Maria is now a first grader and she's coming along well. She read prodigiously over the summer and is now at the point where she pretty much knows how to read, which remains an important part of the 1st grade curricula. She continues to improve in her artistic ability and she remains almost too prolific; if you'd like some artwork, she'll be happy to create it for you, pretty much on the spot. She will likely do better at VHES than her brother, because she came in to the school at the same time as her classmates and has already made some good friends through her early Girl Scout experiences. Context and timing matter a lot to children; it's easy for us to forget that.

Friday, September 01, 2006

September pennant race time

The calendar has turned another page and the Twins are still very much alive in the pennant race. Rather a lot changed in August and so let's look at where the race stands.

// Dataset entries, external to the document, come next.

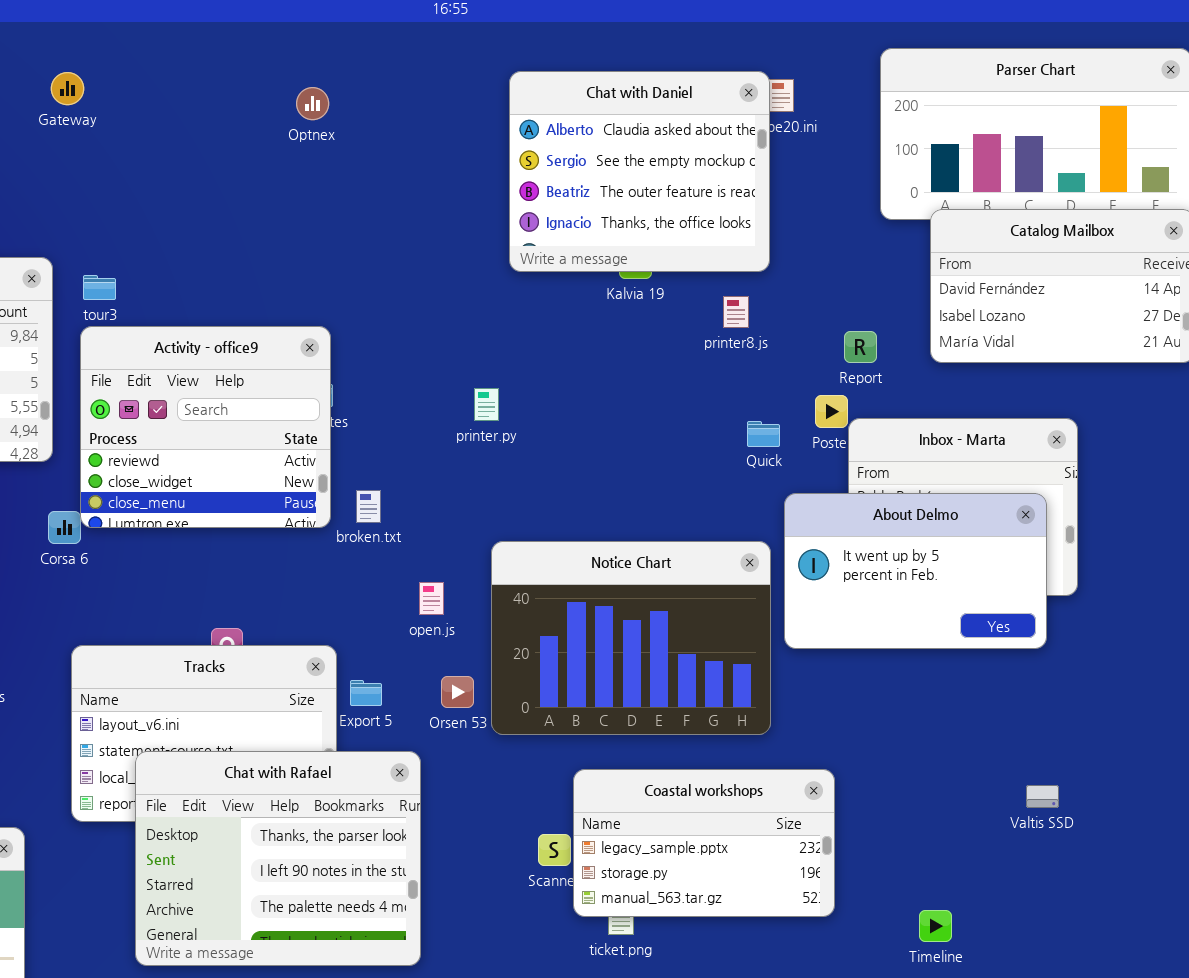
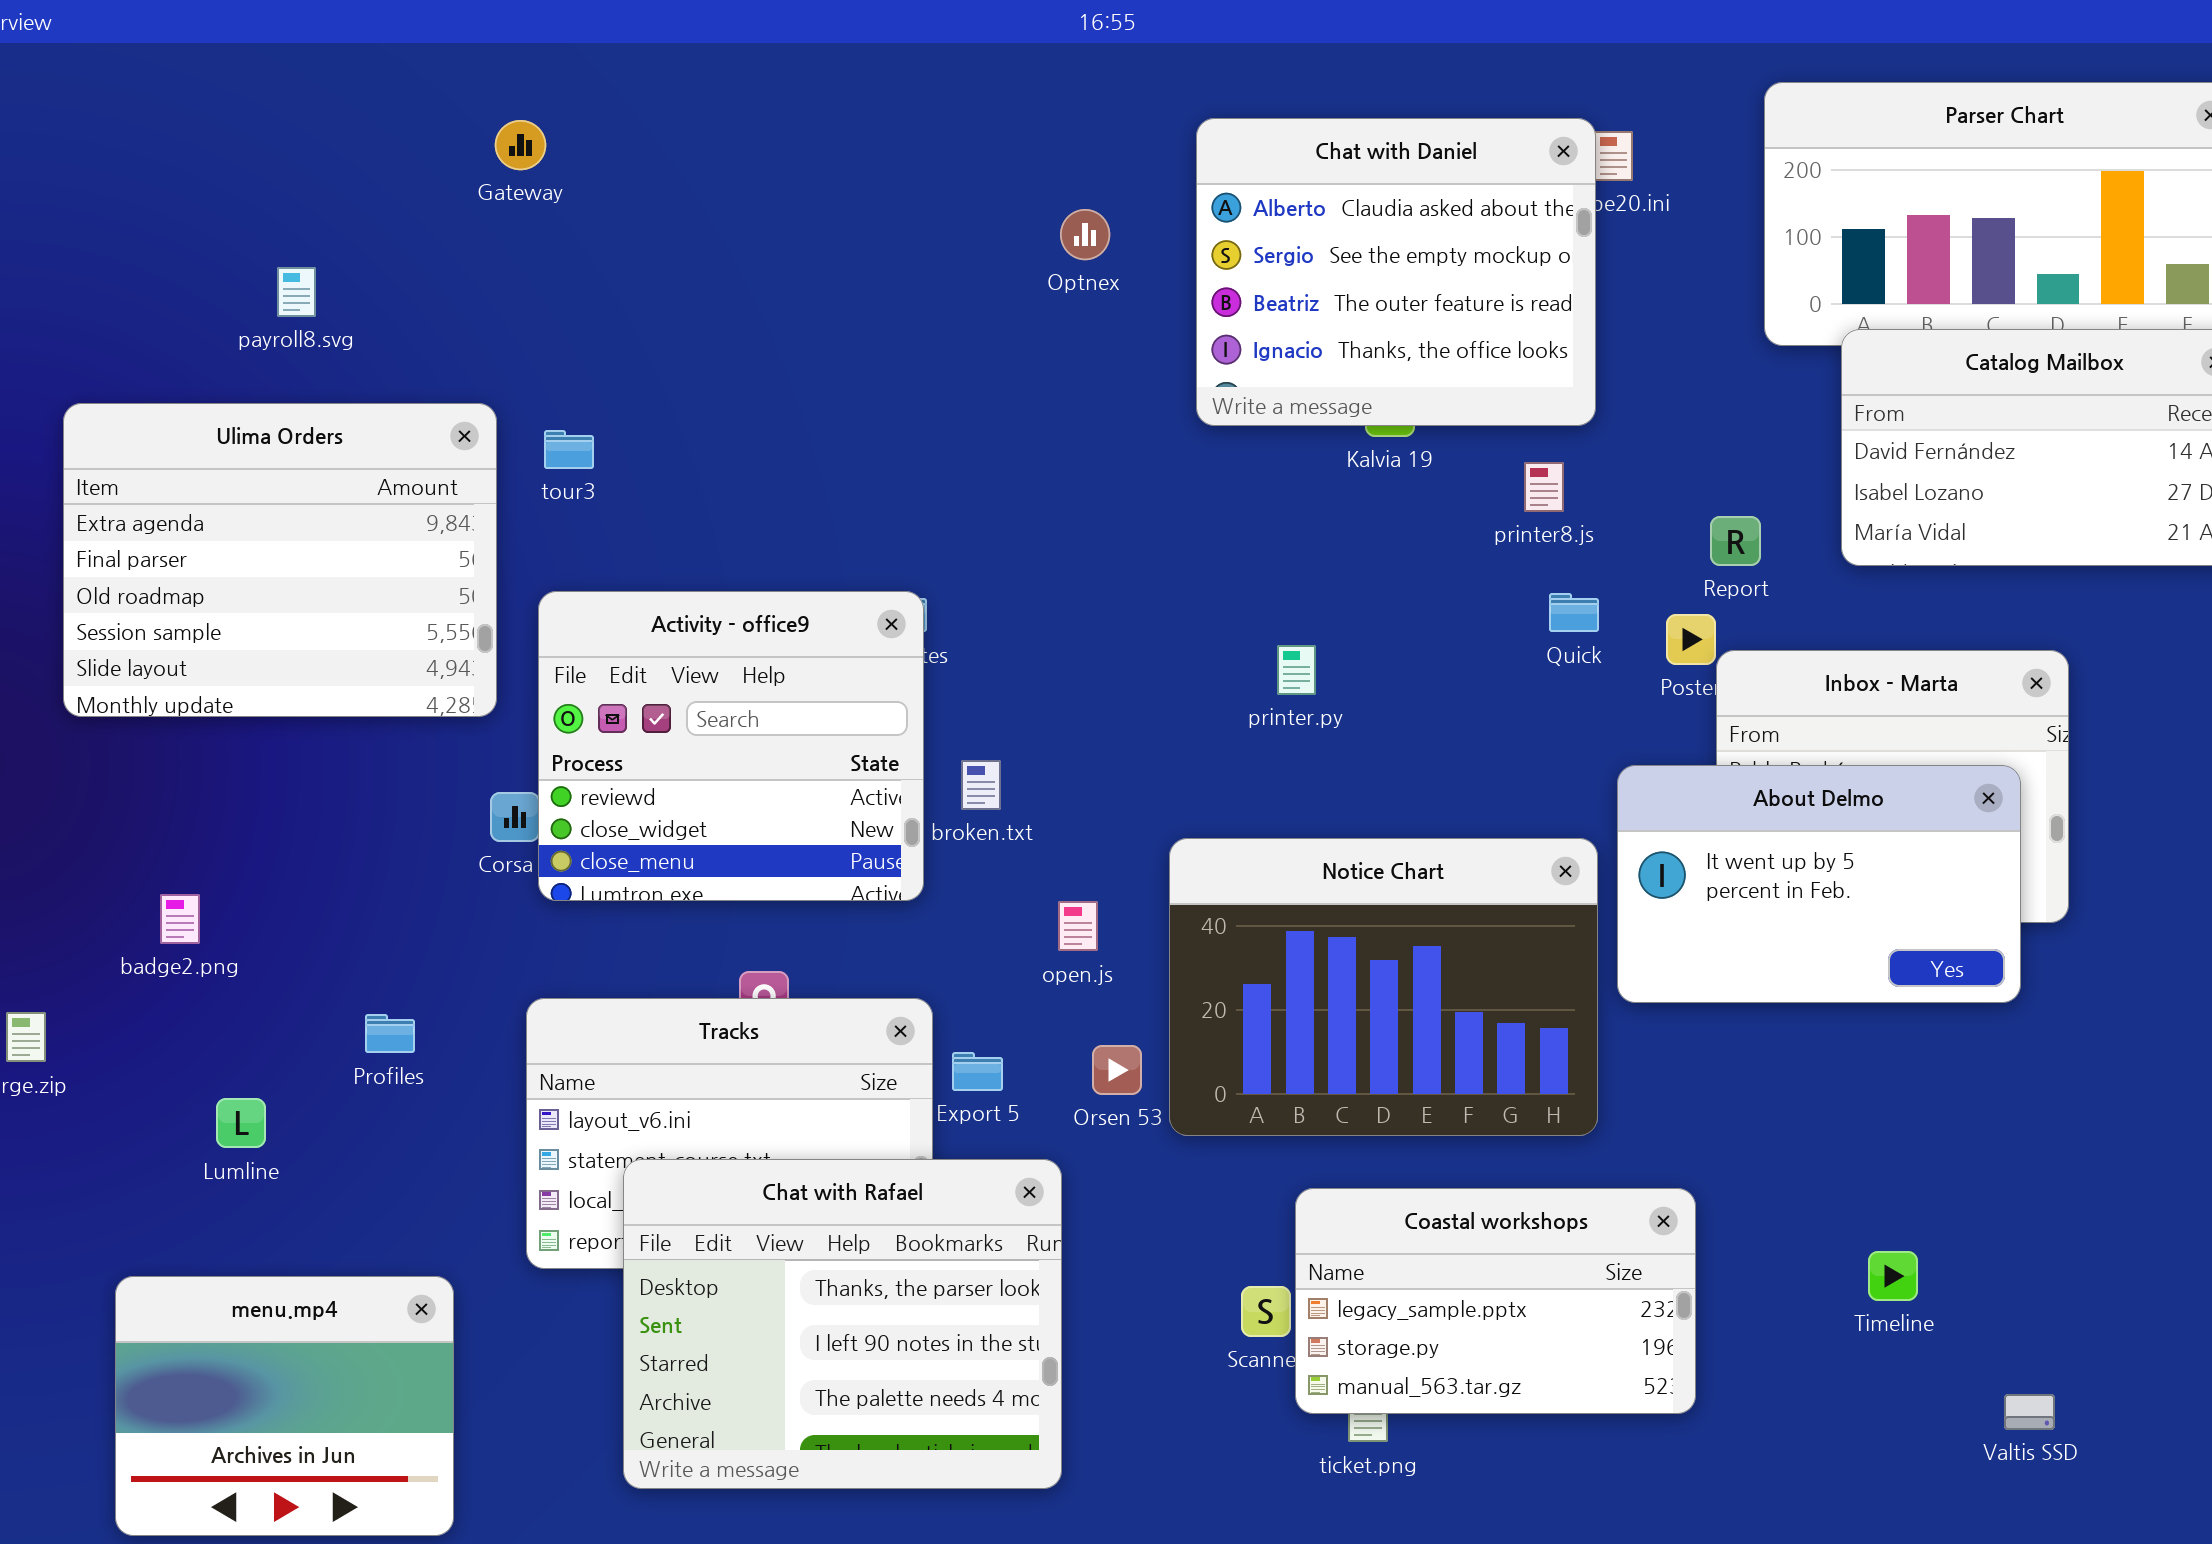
Optnex: [296,87,329,120] -> [1060,209,1110,260], moved
Activity - office9: [80,326,331,528] -> [538,591,924,901], moved
printer.py: [474,388,499,421] -> [1277,645,1316,695], moved
Quick: [747,421,780,447] -> [1549,593,1599,632], moved
Valtis SSD: [1026,785,1059,808] -> [2004,1394,2055,1430], moved
Timeline: [919,910,952,942] -> [1868,1251,1918,1301], moved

  • The Tigers hardly look invincible any more. While they remain ahead of the Twins and the White Sox today, they have been wheezing of late and unless their pitching returns to early season form, they will be in trouble. Both Jeremy Bonderman and Justin Verlander are looking mortal now.
  • The White Sox are still tough, but they have vulnerabilities as well. Everything went right last year for the Whities and their pitching was outstanding down the stretch. Arguably they should be a better team this year, especially with Jim Thome in the lineup, but they have scuffled as well lately. While Thome has been a big help, and Jermaine Dye is having an outstanding, MVP-type season, none of the front-line starters for the Whities have been performing as well as they did last year. It just seems like Ozzie Guillen has less buttons to push this year. I also think they miss Aaron Rowand more than they'll let on.
  • The Twins made a sensible move yesterday, picking up Phil Nevin from the Cubs for a box of rubber bands. Nevin is on the downside of his career, but he has more power than Rondell White and could provide 3-5 home runs in the next month if he sees regular action. The Twins have a larger problem, of course, which is that they are running out of starting pitchers. Francisco Liriano is still out and it's not clear that he'll be back. Brad Radke has been battling all season long and has done a great job with a ruined shoulder, but it's going to be difficult to depend on him going forward. That leaves Carlos Silva, who has become "enigmatic," i.e., unreliable, this year, and a trio of youngsters (Boof Bonser, Matt Garza and Scott Baker), who are all lacking in experience and consistency. The Twins may get a weather break this weekend since the remains of tropical storm Ernesto will be soaking the Eastern Seaboard, which could mean that one or more games against the Yankees may be washed away. That would benefit the Twins, because it would hasten the next opportunity for the one starter they can rely on, Johan Santana. Some combination of Silva, Bonser, Baker, Radke or Liriano must support Johan, because the Twins bullpen will not hold up if it has to pitch 6 innings every day for the next month.
  • The Yankees are looking formidable, but they may have more pitching problems than the Twins. As bad as the Twins starters look, the probables for the weekend series for the Yankees include a TBA on Sunday, so there's hope. It's starting to look like you can stick a fork in the Red Sox.
  • In the West, it looks like the A's are on the march again. The A's are the West Coast version of the Twins - lotsa role players, excellent management, but the nagging feeling that they don't have enough bullets.

All told, the American League has a number of good, but flawed, teams. Meanwhile, most of the National League teams are weak at best. The next month should be fun to watch, if a bit maddening.